Declaring Tuesday that he can bring “the kind of change that truly can get America from hope to higher ground,” former Arkansas Gov. Mike Huckabee announced his Republican candidacy in the hometown he shares with former President Bill Clinton.
Though they share roots in Hope, Huckabee is pitching himself as the best Republican to take on Bill’s wife, Hillary Rodham Clinton, the dominant Democrat in the 2016 race.
“It would be perfectly fitting that I would announce here that I am a candidate for president of the United States of America,” Huckabee told hundreds of supporters.
An anti-Clinton message is one part of Huckabee’s effort to expand his support beyond the social conservatives who helped him win eight states in the 2008 Republican nominating contest that eventually was won by John McCain. Huckabee is the third notable Republican to announce a presidential campaign this week, bringing the field to six, with more to come.
He argued that in his more than 10 years as governor, he took on Democrats in “Bill Clinton’s Arkansas.” Huckabee was elected lieutenant governor, his first public office, months after Clinton left the governor’s mansion for Washington.
“I governed in a state that was the most lopsided and partisan in the country,” he told supporters. “No Republican governor had more Democrats and fewer Republicans. I challenged the deeply entrenched political machine that ran this state. It was tough sledding, but I learned how to govern and how to lead.”
Current Arkansas Gov. Asa Hutchinson, who in 1998 was one of the House prosecutors in the impeachment proceedings against Bill Clinton, joined in introducing Huckabee.
Besides the anti-Clinton emphasis, Huckabee sees himself as an economic populist and foreign affairs hawk who holds deeply conservative views on social issues such as abortion and gay marriage.
He preached a more muscular response to the rise of Islamic State militants and to Iran, vowing that “we will deal with jihadis just as we would deal with deadly snakes” and saying “ayatollahs will know that hell will freeze over before they get a nuclear weapon.”
He said: “As president I promise you we will no longer merely try to contain jihadism. We will conquer it.”
Yet Huckabee’s position on sending U.S. ground forces to fight the Islamic State is less categorical than his rhetoric might suggest; he’s said that should be done only as part of an international coalition with nations in the region such as Saudi Arabia and Jordan.
At home, Huckabee advocates a national consumption tax, which is similar to a sales tax, to replace the existing federal taxes on personal income and payrolls. He rejects calls for a minimum wage increase, saying his proposals will yield a “maximum wage” for workers.
A governor from 1996 to 2007, Huckabee compiled a mixed record ideologically. He both cut and raised taxes, drawing the ire of some national groups like the Club for Growth. He pleased conservatives with a late-term abortion ban but raised eyebrows by issuing more criminal pardons and sentence commutations than his three predecessors combined.

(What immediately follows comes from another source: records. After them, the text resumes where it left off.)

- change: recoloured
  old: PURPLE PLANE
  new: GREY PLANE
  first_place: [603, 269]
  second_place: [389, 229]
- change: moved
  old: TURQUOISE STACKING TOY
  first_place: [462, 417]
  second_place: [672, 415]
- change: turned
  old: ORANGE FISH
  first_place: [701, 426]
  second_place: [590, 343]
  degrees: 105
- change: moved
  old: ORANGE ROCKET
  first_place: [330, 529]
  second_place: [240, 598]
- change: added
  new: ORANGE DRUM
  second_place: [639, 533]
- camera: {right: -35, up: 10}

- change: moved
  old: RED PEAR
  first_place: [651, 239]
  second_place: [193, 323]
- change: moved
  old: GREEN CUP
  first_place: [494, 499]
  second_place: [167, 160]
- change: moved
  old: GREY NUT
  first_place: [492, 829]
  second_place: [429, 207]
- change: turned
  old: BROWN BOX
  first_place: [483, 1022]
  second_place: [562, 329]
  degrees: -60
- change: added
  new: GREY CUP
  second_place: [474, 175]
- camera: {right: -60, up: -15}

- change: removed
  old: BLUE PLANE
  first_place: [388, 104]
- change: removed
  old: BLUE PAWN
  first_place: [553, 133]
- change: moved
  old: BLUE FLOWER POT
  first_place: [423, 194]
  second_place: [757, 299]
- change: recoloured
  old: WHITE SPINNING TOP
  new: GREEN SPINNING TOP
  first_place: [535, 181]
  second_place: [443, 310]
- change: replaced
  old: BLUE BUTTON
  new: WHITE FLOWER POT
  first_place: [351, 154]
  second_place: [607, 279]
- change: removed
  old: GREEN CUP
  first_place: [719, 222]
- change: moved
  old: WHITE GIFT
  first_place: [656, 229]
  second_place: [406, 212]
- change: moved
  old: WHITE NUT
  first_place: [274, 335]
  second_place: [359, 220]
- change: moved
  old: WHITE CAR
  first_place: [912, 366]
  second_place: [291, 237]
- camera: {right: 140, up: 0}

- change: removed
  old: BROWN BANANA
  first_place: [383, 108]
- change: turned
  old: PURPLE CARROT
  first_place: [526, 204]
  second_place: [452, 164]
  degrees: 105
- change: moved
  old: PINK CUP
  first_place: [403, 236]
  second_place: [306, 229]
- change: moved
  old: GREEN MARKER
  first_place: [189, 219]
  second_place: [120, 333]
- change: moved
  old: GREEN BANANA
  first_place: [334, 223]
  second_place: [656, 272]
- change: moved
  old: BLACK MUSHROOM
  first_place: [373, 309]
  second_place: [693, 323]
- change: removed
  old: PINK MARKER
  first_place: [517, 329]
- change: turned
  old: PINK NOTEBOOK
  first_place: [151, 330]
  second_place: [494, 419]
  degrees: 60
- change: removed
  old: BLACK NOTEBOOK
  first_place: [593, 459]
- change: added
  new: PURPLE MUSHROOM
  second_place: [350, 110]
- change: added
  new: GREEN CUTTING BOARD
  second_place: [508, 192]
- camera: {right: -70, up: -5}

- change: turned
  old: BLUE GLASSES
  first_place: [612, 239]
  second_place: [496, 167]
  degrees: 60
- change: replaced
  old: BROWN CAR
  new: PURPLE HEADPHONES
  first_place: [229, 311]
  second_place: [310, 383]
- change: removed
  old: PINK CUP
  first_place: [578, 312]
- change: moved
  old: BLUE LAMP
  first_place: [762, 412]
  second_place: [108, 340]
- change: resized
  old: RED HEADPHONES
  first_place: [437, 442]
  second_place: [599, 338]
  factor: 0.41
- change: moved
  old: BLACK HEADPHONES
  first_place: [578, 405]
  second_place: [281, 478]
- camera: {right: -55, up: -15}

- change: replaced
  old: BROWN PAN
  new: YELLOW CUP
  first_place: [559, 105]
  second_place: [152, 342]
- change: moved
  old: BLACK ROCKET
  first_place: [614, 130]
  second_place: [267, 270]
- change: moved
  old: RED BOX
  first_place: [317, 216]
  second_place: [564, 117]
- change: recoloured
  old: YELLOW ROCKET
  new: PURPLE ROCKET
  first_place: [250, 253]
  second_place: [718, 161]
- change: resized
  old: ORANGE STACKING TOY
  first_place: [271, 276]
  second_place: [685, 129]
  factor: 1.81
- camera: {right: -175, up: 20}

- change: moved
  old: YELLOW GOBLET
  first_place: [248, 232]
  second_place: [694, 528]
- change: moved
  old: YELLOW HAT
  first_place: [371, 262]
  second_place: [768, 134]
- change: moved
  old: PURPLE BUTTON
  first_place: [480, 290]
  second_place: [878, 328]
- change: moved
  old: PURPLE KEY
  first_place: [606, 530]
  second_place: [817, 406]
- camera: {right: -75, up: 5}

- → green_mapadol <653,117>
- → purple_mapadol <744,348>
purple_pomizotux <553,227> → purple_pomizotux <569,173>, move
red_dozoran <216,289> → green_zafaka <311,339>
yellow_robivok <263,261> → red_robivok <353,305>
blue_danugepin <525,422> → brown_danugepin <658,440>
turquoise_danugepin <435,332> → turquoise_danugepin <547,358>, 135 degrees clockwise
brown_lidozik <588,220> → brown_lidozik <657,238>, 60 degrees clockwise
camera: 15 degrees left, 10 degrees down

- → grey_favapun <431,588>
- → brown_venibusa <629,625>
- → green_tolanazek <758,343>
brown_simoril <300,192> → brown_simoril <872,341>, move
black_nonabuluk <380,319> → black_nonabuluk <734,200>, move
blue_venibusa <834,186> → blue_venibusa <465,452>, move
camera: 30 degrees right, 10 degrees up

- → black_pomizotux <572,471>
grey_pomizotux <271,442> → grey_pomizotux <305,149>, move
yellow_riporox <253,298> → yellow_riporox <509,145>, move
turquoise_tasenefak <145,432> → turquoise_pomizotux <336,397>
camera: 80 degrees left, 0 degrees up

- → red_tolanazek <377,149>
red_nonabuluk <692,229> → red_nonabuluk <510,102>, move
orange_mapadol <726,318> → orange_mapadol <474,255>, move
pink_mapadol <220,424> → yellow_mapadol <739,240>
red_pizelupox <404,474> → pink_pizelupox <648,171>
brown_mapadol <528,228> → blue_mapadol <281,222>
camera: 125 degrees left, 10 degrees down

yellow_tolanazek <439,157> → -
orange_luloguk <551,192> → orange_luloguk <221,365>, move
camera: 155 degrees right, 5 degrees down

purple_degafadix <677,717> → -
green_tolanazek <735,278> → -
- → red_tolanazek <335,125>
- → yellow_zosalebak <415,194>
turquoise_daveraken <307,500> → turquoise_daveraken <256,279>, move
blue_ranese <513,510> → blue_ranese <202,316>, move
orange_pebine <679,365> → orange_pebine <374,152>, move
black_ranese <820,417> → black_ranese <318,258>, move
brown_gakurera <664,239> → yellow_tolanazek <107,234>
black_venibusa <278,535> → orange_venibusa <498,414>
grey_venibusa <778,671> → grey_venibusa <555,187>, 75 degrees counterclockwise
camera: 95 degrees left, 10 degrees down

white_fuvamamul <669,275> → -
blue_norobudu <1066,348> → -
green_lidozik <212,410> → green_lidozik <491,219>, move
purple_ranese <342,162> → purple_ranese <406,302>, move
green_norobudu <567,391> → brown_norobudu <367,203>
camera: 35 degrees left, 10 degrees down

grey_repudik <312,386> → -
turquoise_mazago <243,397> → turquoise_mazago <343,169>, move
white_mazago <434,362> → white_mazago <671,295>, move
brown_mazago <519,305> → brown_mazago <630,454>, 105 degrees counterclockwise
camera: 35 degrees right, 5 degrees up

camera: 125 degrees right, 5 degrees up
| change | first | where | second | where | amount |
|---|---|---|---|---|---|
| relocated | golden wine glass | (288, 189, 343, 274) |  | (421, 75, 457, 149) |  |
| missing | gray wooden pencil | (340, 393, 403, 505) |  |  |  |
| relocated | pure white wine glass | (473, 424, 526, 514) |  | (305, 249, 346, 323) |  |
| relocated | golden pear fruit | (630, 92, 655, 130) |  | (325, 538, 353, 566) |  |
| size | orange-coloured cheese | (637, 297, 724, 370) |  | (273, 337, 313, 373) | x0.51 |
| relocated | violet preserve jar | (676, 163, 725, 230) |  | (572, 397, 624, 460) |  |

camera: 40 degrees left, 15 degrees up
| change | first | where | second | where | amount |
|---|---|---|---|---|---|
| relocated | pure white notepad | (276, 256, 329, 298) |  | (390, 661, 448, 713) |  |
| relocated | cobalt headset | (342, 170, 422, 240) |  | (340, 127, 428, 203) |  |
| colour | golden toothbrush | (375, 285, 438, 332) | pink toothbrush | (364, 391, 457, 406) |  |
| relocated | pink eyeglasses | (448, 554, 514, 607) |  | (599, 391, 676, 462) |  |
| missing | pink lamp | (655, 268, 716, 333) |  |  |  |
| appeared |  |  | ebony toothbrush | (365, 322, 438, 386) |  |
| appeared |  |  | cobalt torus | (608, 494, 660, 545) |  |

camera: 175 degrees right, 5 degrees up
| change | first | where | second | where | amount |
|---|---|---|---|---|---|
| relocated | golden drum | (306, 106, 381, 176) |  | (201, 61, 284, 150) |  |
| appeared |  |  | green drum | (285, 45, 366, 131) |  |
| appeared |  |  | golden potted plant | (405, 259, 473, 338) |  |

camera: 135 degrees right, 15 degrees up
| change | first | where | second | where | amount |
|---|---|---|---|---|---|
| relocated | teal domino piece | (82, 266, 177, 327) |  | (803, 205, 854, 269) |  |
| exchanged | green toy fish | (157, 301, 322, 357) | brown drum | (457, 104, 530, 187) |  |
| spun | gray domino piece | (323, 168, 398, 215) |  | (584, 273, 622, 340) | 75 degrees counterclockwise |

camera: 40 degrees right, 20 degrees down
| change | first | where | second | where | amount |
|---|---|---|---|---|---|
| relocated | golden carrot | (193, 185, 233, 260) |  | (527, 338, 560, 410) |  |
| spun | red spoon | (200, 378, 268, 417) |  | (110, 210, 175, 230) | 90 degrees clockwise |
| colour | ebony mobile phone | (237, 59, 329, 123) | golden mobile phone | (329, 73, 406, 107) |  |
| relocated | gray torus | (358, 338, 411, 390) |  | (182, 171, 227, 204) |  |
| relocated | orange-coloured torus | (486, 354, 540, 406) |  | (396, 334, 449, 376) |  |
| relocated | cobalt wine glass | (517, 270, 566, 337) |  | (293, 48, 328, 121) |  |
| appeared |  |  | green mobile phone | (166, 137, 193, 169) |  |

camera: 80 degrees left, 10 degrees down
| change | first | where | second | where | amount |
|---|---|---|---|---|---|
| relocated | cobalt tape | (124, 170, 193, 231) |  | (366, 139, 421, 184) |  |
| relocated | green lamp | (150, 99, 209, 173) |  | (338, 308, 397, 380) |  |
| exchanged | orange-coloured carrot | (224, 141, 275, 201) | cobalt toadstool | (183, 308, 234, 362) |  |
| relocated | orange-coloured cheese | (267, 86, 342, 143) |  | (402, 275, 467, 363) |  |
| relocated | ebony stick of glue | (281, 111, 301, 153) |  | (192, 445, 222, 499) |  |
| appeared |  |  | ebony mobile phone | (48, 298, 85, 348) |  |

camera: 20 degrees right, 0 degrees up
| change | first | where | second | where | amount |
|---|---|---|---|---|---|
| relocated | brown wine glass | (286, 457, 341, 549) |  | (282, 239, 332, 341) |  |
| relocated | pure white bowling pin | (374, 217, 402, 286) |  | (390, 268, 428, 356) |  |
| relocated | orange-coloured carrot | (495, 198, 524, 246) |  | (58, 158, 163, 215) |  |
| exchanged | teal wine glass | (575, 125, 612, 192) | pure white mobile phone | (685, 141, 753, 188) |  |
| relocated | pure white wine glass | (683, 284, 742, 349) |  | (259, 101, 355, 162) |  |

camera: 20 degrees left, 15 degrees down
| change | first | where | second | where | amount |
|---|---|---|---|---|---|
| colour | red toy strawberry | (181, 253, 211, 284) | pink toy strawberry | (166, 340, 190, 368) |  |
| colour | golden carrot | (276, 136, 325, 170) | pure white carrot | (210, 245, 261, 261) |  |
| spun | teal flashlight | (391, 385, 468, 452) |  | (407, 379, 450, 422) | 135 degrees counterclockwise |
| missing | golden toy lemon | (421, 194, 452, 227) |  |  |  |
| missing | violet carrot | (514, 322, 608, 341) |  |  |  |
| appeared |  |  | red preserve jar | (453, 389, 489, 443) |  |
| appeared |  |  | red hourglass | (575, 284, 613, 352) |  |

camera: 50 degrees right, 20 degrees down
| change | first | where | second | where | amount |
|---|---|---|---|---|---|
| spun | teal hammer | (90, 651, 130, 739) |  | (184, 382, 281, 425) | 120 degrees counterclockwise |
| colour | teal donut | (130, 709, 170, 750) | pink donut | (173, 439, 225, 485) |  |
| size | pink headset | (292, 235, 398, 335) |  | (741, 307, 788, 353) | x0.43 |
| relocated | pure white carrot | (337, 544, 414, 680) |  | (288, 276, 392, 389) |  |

Huckabee, an author and former Fox News host, hopes to appeal to everyday Americans who “don’t feel like anybody understands or knows who they are, much less cares what’s happening to them.”
As he put it Tuesday: “Power, money and political influence have left a lot of Americans behind.”
Huckabee’s potential strength among the growing number of Republican candidates rests with cultural conservatives who wield strong influence in the party’s nominating process.
Evangelical Christian voters helped him win the Iowa caucuses in 2008 and finish a strong second in South Carolina, the largest of the early-voting states. Huckabee would need to replicate that early success to create an opening to build a wider coalition this time and compete deep into the primary schedule.